Excerpt:
= = = =

Hadith of the Hidden Treasure () is a Hadith Qudsi that has a very prominent role in Islamic mysticism and Islamic philosophy.

Different translations
The most cited version of this Hadith in Arabic is: کنت کنزاً مخفیاً فأحببت أن أعرف فخلقت الخلق لکی أعرف

It has different translations in English:
 I was a hidden treasure; I loved to be known. Hence I created the world so that I would be known
 I was a hidden treasure, and I wished to be known, so I created a creation (mankind), then made Myself known to them, and they recognised Me
 I was a Treasure unknown then I desired to be known so I created a creation to which I made Myself known; then they knew Me

This Hadith is also considered Da'if(weak) or fabricated by many Islamic scholars. [citation needed]

Sufi Cosmology 
According to Sufi cosmology, God's reason for the creation of this universe and mankind is the "manifestation" and "recognition" of Himself as it is stated in this Hadith.

= = = =

Material provided:
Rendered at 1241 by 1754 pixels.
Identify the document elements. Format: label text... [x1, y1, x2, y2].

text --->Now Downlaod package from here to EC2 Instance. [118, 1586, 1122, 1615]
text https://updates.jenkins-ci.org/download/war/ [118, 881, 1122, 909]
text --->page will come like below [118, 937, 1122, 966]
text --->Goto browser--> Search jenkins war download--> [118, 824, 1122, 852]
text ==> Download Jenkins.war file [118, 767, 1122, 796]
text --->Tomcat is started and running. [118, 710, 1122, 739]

= = = =

Task requirements:
1) According to the text on the Hadith of the Hidden Treasure, in which two fields does this Hadith Qudsi have a very prominent role?
2) From the text on the Hadith of the Hidden Treasure, copy the passage from "It has different" to "in this Hadith.".

Expected outputs:
1) Islamic mysticism and Islamic philosophy.

2)
It has different translations in English:
 I was a hidden treasure; I loved to be known. Hence I created the world so that I would be known
 I was a hidden treasure, and I wished to be known, so I created a creation (mankind), then made Myself known to them, and they recognised Me
 I was a Treasure unknown then I desired to be known so I created a creation to which I made Myself known; then they knew Me

This Hadith is also considered Da'if(weak) or fabricated by many Islamic scholars. [citation needed]

Sufi Cosmology 
According to Sufi cosmology, God's reason for the creation of this universe and mankind is the "manifestation" and "recognition" of Himself as it is stated in this Hadith.